Léon Trotsky : Lettre à Paul Henri Spaak

[14 avril 1934, Cahiers Léon Trotsky, No. 16, Décembre 1983, p. 102-103]

Cher camarade,

Je reçois votre lettre avec un retard occasionné malheureusement par l’inexactitude de l’adresse. Peut-être ma réponse vient-elle après la décision. Tant pis: j’espère bien tout de même que la décision était juste.

Les choses se précipitent en Belgique comme ailleurs. La classe ouvrière n’a que quelques mois pour la première étape de son regroupement. Vous dites que la situation est difficile pour le groupe de l’Action socialiste: l’ennemi intérieur fait des progrès épouvantables, le Parti ouvrier est en déclin et c’est qu’un nouveau parti aura un dur commencement. C’est juste, mais on ne choisit pas l’ambiance historique. Les difficultés inégalables devant lesquelles se trouve maintenant la classe ouvrière prennent une forme éminemment concentrée pour l’aile gauche de classe ouvrière et néanmoins cette aile gauche est la seule clé du salut. Pour résoudre telle ou telle question pratique, il faut partir de ces considérations générales. Le P.O.B. périclite et périclite d’une semaine à l’autre. Puisque les leçons de l’Allemagne et d’Autriche ne l’ont redressé, ils l’ont fait pourrir encore davantage et plus le parti décline, plus il devient et deviendra intransigeant envers la gauche. Chaque jour perdu par la gauche sera gagné par la droite, cela veut dire par le fascisme.

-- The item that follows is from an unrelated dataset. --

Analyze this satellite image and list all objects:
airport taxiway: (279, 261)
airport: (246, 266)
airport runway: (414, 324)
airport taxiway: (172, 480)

La bureaucratie syndicale est la plus bornée, réactionnaire et corrompue. C’est pourquoi précisément elle domine le parti d’autant plus que les contradictions s’aiguisent et exigent une réponse nette.

Il est à regretter naturellement que les gauches n’aient pas créé des points d’appui organisés dans les syndicats, mais rien n’est perdu: les question comme elles se posent dans la situation actuelle ne sont pas des questions de parti ou de syndicats. Ce sont des questions touchant le sort de classe ouvrière tout entière. Elles englobent le parti ouvrier comme les syndicats. C’est pourquoi les bureaucrates syndicaux ont peur d’être submergés par la masse si elle trouve ses guides et c’est précisément pour cela que ces corrompus et corrupteurs ont peur devant vous. Ils sont obligés de vous évincer, de vous écraser, de vous détruire. Leur faire des concessions signifierait répéter en plus petit toute la politique de l’austromarxisme envers Dollfuß. Les bureaucrates réactionnaires s’appuieront sur vos concessions pour vous discréditer, pour vous en arracher d’autres et pour vous étrangler après-demain dans des conditions beaucoup plus défavorables pour vous qu’aujourd’hui.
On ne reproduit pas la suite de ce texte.